Tachyon’s architecture is based on master-slave architecture similar to HDFS. The master is called workflow-manager, the slaves are tachyon worker daemons. The work of the above two layers is spread across the master and slaves.
- Master / Workflow Manager
- Tracks metadata (similar to HDFS).
- Tracks lineage information and computes checkpoint preference.
- Interacts with cluster resource manager to allocate resources for recomputation.
- Passive standby masters ensure master fault-tolerance.
- Workers
- Manage local resources and directives of the master and sends status updates to the master.
Details
Lineage
- Has a well-defined API for creation and retrieval of Lineage. This API is exposed to the execution framework, so that application programmers can transparently use Tachyon.
- Lineage storage overheads are reduced by deleting lineages preceding most recent checkpoint and avoiding duplicated binary program storage.
- Specifically, the lineage consists of an ordered list of files (both input, output), the binary program and the associated configuration to be used for recomputation, and the input-output dependency type.
Storage policy
- Workloads working sets are preferentially stored in-memory.

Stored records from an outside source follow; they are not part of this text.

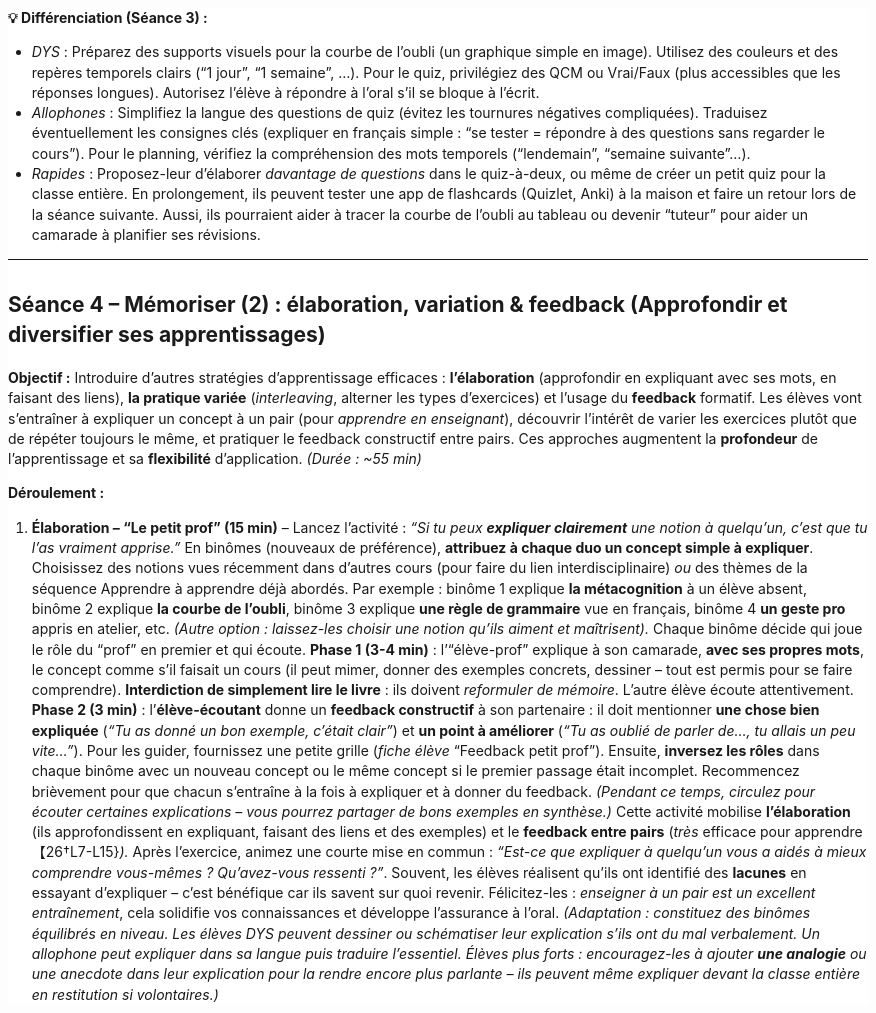**💡 Différenciation (Séance 3) :**

* *DYS* : Préparez des supports visuels pour la courbe de l’oubli (un graphique simple en image). Utilisez des couleurs et des repères temporels clairs (“1 jour”, “1 semaine”, …). Pour le quiz, privilégiez des QCM ou Vrai/Faux (plus accessibles que les réponses longues). Autorisez l’élève à répondre à l’oral s’il se bloque à l’écrit.
* *Allophones* : Simplifiez la langue des questions de quiz (évitez les tournures négatives compliquées). Traduisez éventuellement les consignes clés (expliquer en français simple : “se tester = répondre à des questions sans regarder le cours”). Pour le planning, vérifiez la compréhension des mots temporels (“lendemain”, “semaine suivante”…).
* *Rapides* : Proposez-leur d’élaborer *davantage de questions* dans le quiz-à-deux, ou même de créer un petit quiz pour la classe entière. En prolongement, ils peuvent tester une app de flashcards (Quizlet, Anki) à la maison et faire un retour lors de la séance suivante. Aussi, ils pourraient aider à tracer la courbe de l’oubli au tableau ou devenir “tuteur” pour aider un camarade à planifier ses révisions.

---

## Séance 4 – Mémoriser (2) : **élaboration**, **variation** & **feedback** (Approfondir et diversifier ses apprentissages)

**Objectif :** Introduire d’autres stratégies d’apprentissage efficaces : **l’élaboration** (approfondir en expliquant avec ses mots, en faisant des liens), **la pratique variée** (*interleaving*, alterner les types d’exercices) et l’usage du **feedback** formatif. Les élèves vont s’entraîner à expliquer un concept à un pair (pour *apprendre en enseignant*), découvrir l’intérêt de varier les exercices plutôt que de répéter toujours le même, et pratiquer le feedback constructif entre pairs. Ces approches augmentent la **profondeur** de l’apprentissage et sa **flexibilité** d’application. *(Durée : \~55 min)*

**Déroulement :**

1. **Élaboration – “Le petit prof” (15 min)** – Lancez l’activité : *“Si tu peux **expliquer clairement** une notion à quelqu’un, c’est que tu l’as vraiment apprise.”* En binômes (nouveaux de préférence), **attribuez à chaque duo un concept simple à expliquer**. Choisissez des notions vues récemment dans d’autres cours (pour faire du lien interdisciplinaire) *ou* des thèmes de la séquence Apprendre à apprendre déjà abordés. Par exemple : binôme 1 explique **la métacognition** à un élève absent, binôme 2 explique **la courbe de l’oubli**, binôme 3 explique **une règle de grammaire** vue en français, binôme 4 **un geste pro** appris en atelier, etc. *(Autre option : laissez-les choisir une notion qu’ils aiment et maîtrisent).* Chaque binôme décide qui joue le rôle du “prof” en premier et qui écoute. **Phase 1 (3-4 min)** : l’“élève-prof” explique à son camarade, **avec ses propres mots**, le concept comme s’il faisait un cours (il peut mimer, donner des exemples concrets, dessiner – tout est permis pour se faire comprendre). **Interdiction de simplement lire le livre** : ils doivent *reformuler de mémoire*. L’autre élève écoute attentivement. **Phase 2 (3 min)** : l’**élève-écoutant** donne un **feedback constructif** à son partenaire : il doit mentionner **une chose bien expliquée** (*“Tu as donné un bon exemple, c’était clair”*) et **un point à améliorer** (*“Tu as oublié de parler de…, tu allais un peu vite…”*). Pour les guider, fournissez une petite grille (*fiche élève* “Feedback petit prof”). Ensuite, **inversez les rôles** dans chaque binôme avec un nouveau concept ou le même concept si le premier passage était incomplet. Recommencez brièvement pour que chacun s’entraîne à la fois à expliquer et à donner du feedback. *(Pendant ce temps, circulez pour écouter certaines explications – vous pourrez partager de bons exemples en synthèse.)* Cette activité mobilise **l’élaboration** (ils approfondissent en expliquant, faisant des liens et des exemples) et le **feedback entre pairs** (*très* efficace pour apprendre【26†L7-L15}*).* Après l’exercice, animez une courte mise en commun : *“Est-ce que expliquer à quelqu’un vous a aidés à mieux comprendre vous-mêmes ? Qu’avez-vous ressenti ?”*. Souvent, les élèves réalisent qu’ils ont identifié des **lacunes** en essayant d’expliquer – c’est bénéfique car ils savent sur quoi revenir. Félicitez-les : *enseigner à un pair est un excellent entraînement*, cela solidifie vos connaissances et développe l’assurance à l’oral. *(Adaptation : constituez des binômes équilibrés en niveau. Les élèves DYS peuvent dessiner ou schématiser leur explication s’ils ont du mal verbalement. Un allophone peut expliquer dans sa langue puis traduire l’essentiel. Élèves plus forts : encouragez-les à ajouter **une analogie** ou une anecdote dans leur explication pour la rendre encore plus parlante – ils peuvent même expliquer devant la classe entière en restitution si volontaires.)*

- To take care of spilling, large files above a threshold are synchronously written directly to persistent storage. Also an extensible LRU data-eviction policy is used.
- Before a cluster environment change, all data is persisted and synchronous mode is enabled.
Checkpointing.
- Key Goals: Asynchronous so that in-memory writes are not stalled. Frequent enough so that recomputation time is bounded. Intelligent enough so that hot-files are checkpointed and unnecessary temporary files are not.
- Edge Algorithm:
- The execution is typically modeled as a DAG. Each vertex in the DAG represents a data file.
- The algorithm checkpoints the leaf vertices of the DAG. Hot-files are identified as vertices with degree greater than two. Edge algorithm preferentially checkpoints hot-files.
Resource Allocation
- Key Goals: Recomputations should be priority-aware, resource-aware and dependency-aware.
- Recomputation Resource Allocation strategy:
- Priority Based: Recomputation inherits priority of the job requesting the file to be recomputed to avoid priority inversion.
- Fair Sharing Based: Requesting job’s share is shared by the actual job and the recomputation job in a fixed proportion.